Whether or not Moore died from the blow, it is clear that he was the spokesman of the mutineers on the two occasions on which dispute arose between Kidd and his crew as to the plundering of the Dutch ship, that he upbraided Kidd for his not allowing his men to commit a gross act of piracy, and that his death had the effect of quieting the mutineers for a while.

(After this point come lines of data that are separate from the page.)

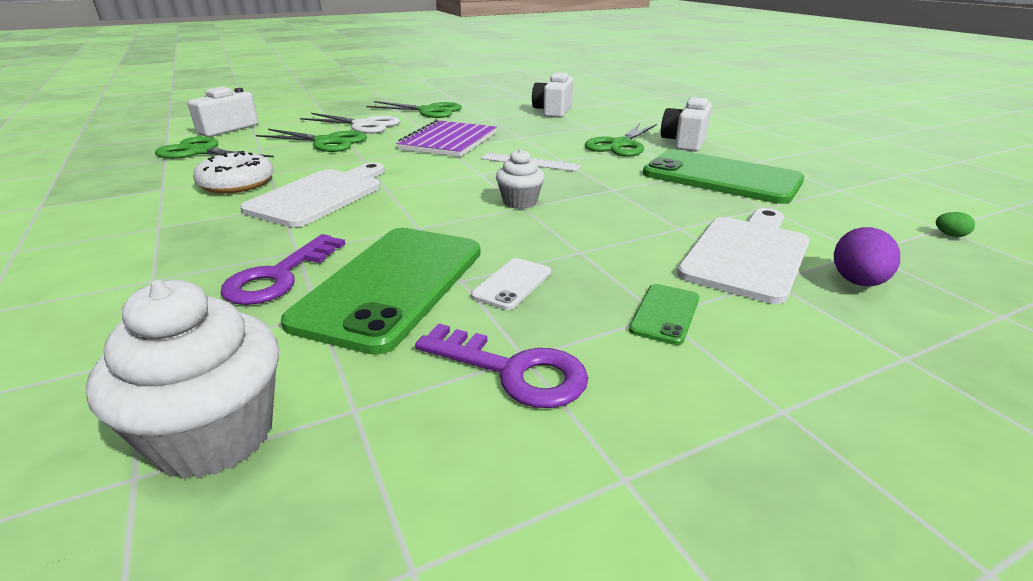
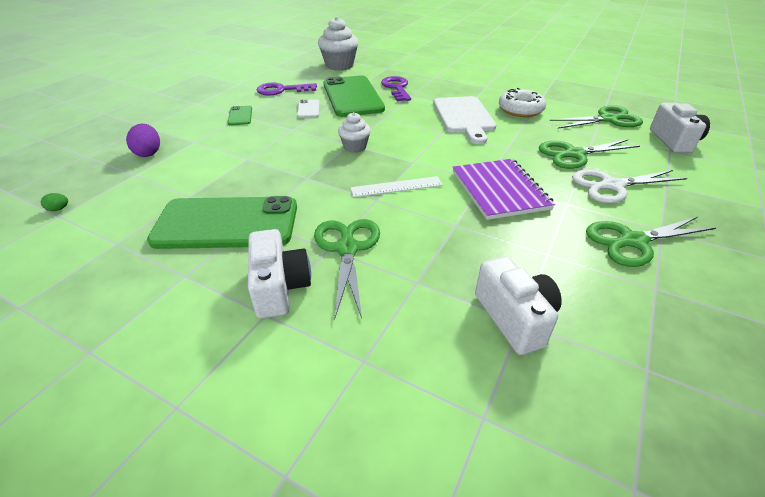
camera: 145 degrees right, 10 degrees up
(747, 254) = (205, 152): white cutting board -> none

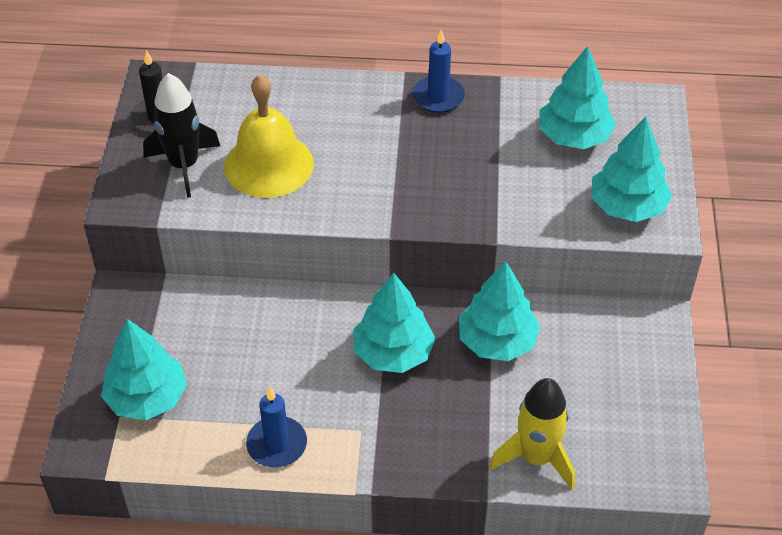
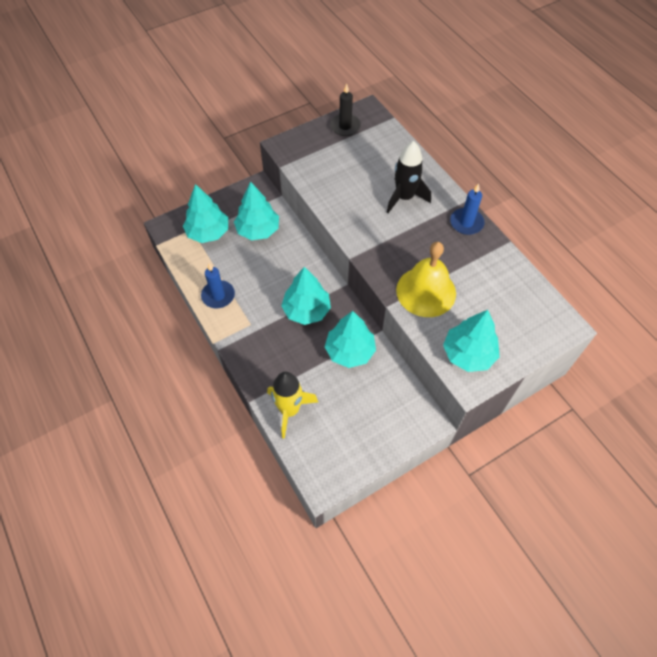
camera: 55 degrees right, 10 degrees up
(184, 166) = (324, 154): black rocket -> black rocket (404, 197)
(268, 165) = (353, 183): yellow bell -> yellow bell (426, 291)
(574, 137) = (497, 300): turquoise tree -> turquoise tree (258, 230)

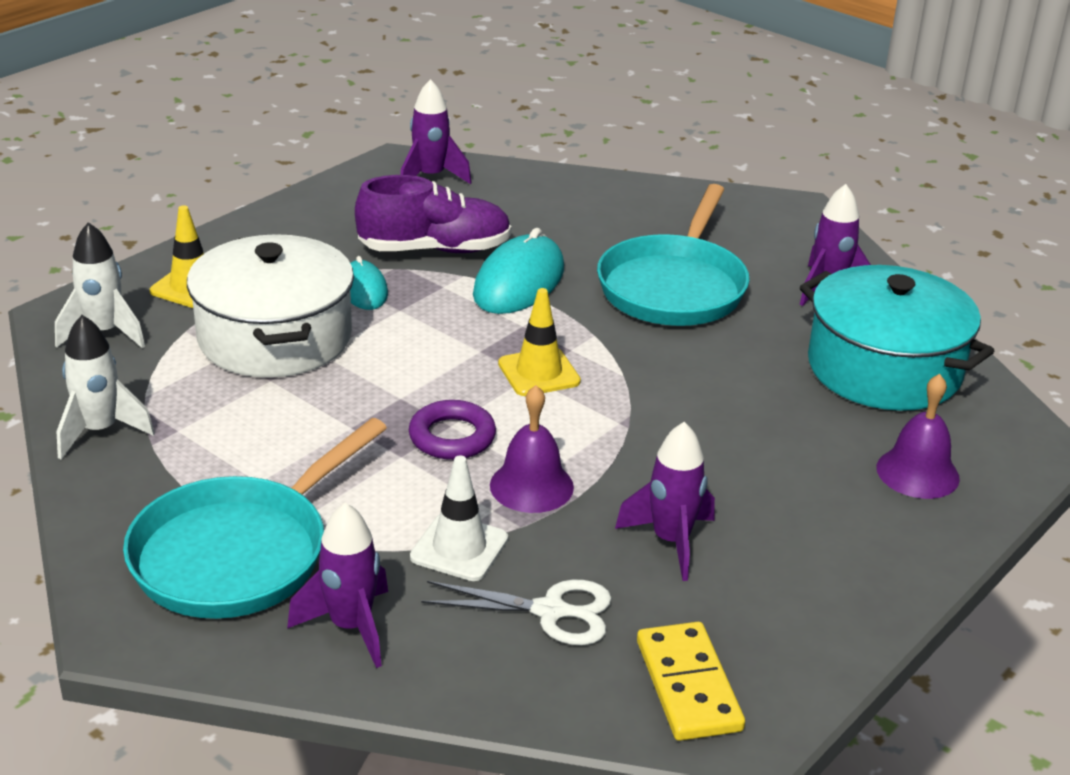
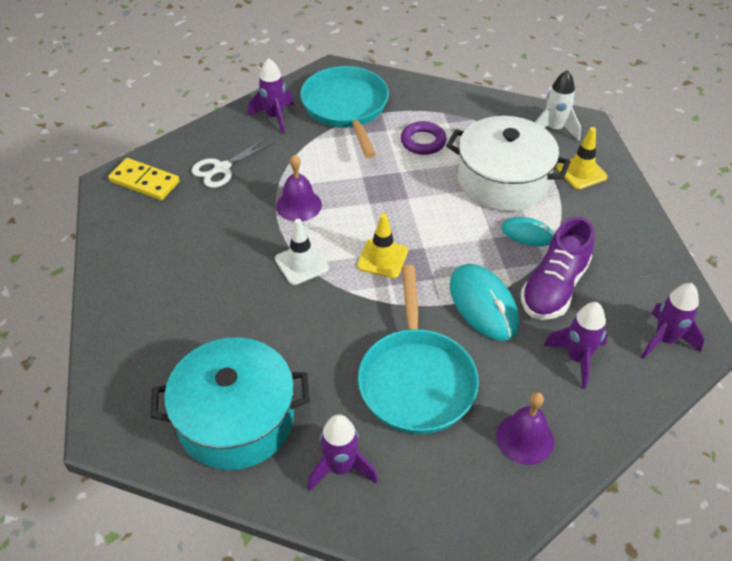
camera: 130 degrees right, 15 degrees up
(100, 431) = (467, 102): white rocket -> none
(452, 437) = (360, 199): purple ring -> purple ring (423, 141)
(459, 548) = (284, 163): white traffic cone -> white traffic cone (301, 264)
(671, 541) = (216, 226): purple rocket -> purple rocket (577, 358)
(674, 286) = (416, 379): turquoise pan -> turquoise pan turned 150 degrees counterclockwise
(917, 473) = (150, 353): purple bell -> purple bell (525, 438)

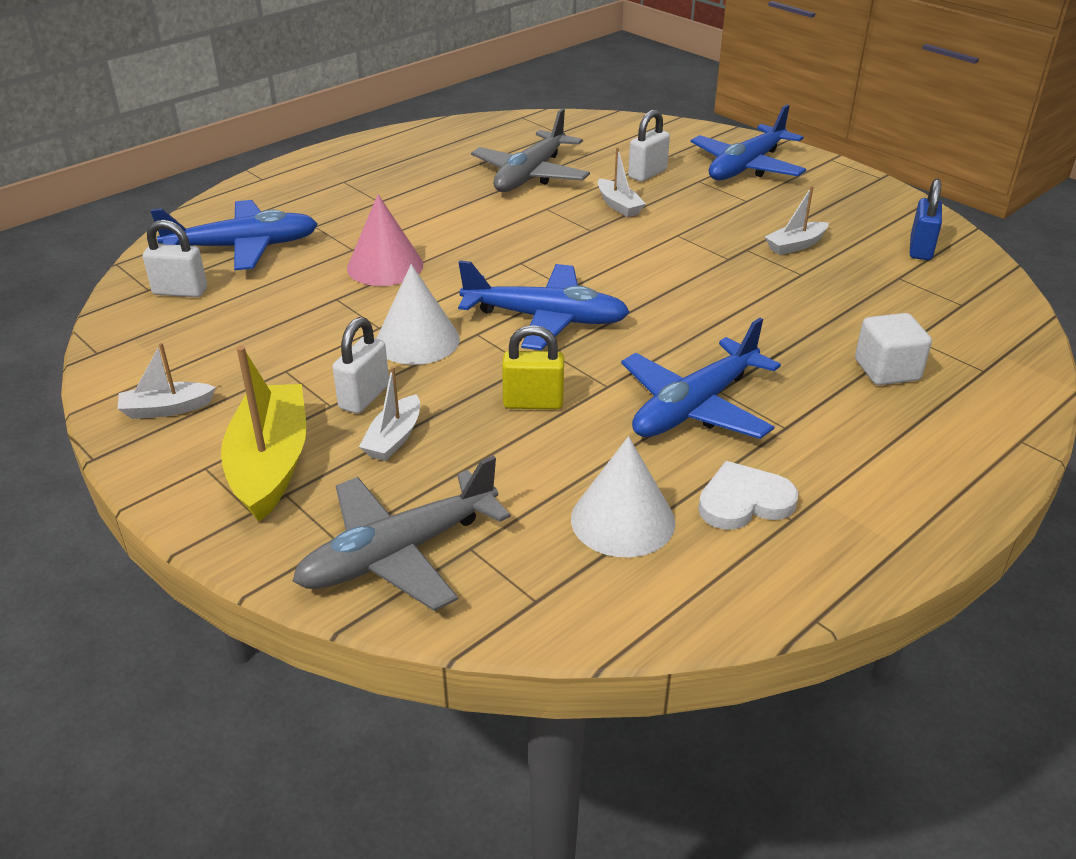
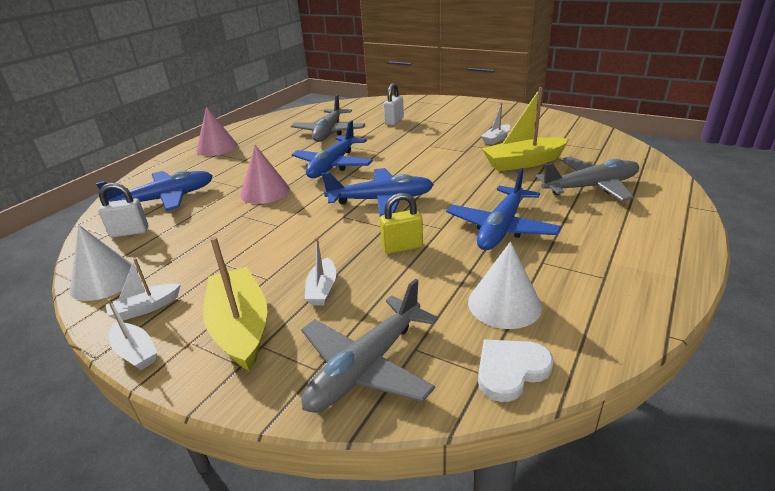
camera: 15 degrees left, 5 degrees down
(348, 169) = (217, 147): none -> pink cone
(364, 397) = (288, 268): white padlock -> none
(417, 340) = (307, 228): white cone -> white cone (104, 280)
(618, 205) = (388, 138): white boat -> white boat (135, 352)
(744, 501) = (569, 274): white heart -> white heart (510, 370)
(746, 167) = (444, 110): blue plane -> blue plane (333, 165)
(809, 301) = (523, 163): none -> yellow boat
(887, 370) = (591, 187): white cube -> grey plane
(920, 249) = (560, 129): blue padlock -> none

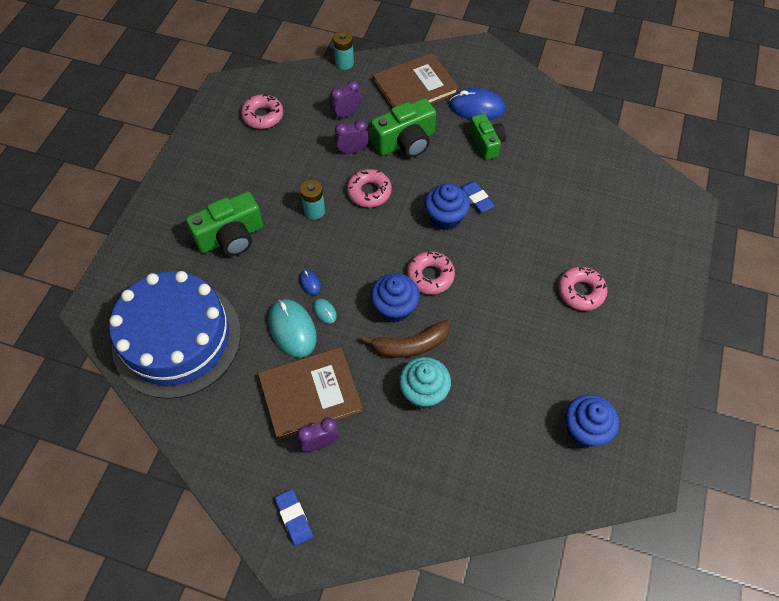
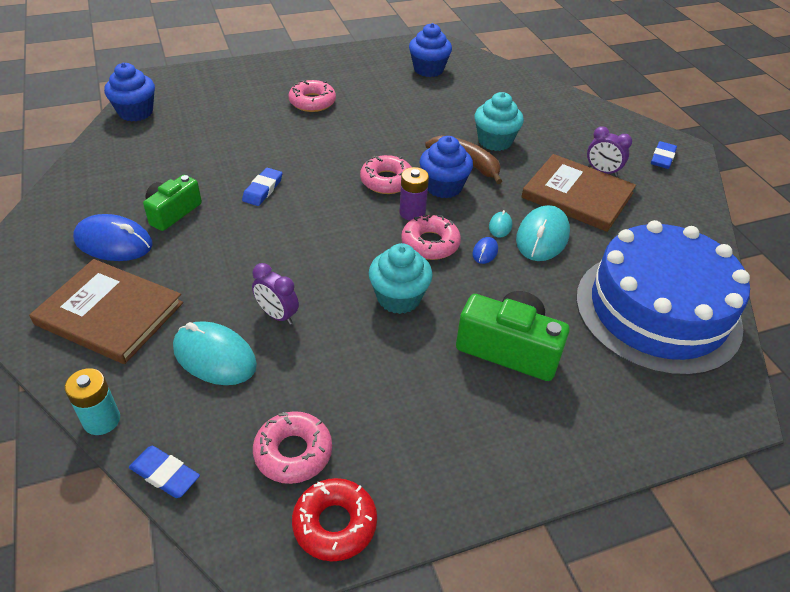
camera: 130 degrees left, 15 degrees down
(217, 112) = (335, 524): none -> red donut
(295, 72) = (165, 474): none -> blue eraser
(314, 211) = (399, 298): turquoise battery -> turquoise cupcake
(346, 114) = (214, 356): purple clock -> turquoise mouse
(369, 192) = (328, 268): pink donut -> pink donut (430, 243)
(382, 268) = (412, 212): none -> purple battery
(405, 142) = (222, 275): green camera -> none
(445, 218) = (308, 199): blue cupcake -> blue cupcake (135, 112)
(476, 107) = (114, 242): blue mouse -> blue mouse turned 45 degrees counterclockwise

Coming next to the two cases in which Kidd did take prizes in the course of this voyage, according to his own illiterate but intelligible narrative, he met in November, 1697, “A Moore’s ship of about 200 tons, coming from Surratt, bound for the coast of Malabar, loaded with two horses, sugar, and cotton in trade there, having about 40 Moors on board, with a Dutch pilot, boatswain and gunner, which said ship the narrator hailed and commanded” [? The Master] “on board. And with him came eight or nine of the Moors and the three Dutchmen who declared it was a Moor’s ship and” (were) “demanded their pass from Surrat, which they showed and the same was a French pass which he believes was shown by mistake. For the pilot swore sacramentally she was a prize and staid on board the Galley and would not return on board the Moor’s ship, but went in the Galley to the port of St. Marie’s.”[4]

This statement is corroborated by such of his crew as returned with him to America, from whose depositions it further appears that all the Christians ultimately remained in the Galley and “took up arms there,” that the Moors had the long boat given them to go on shore, which was two leagues distant; and that Captain Kidd and his men sold the cotton and horses to the natives of the country for money and gold, but kept the ship itself with them and carried her to Madagascar, the Galley being very leaky. The King’s evidence against Kidd was practically to the same effect.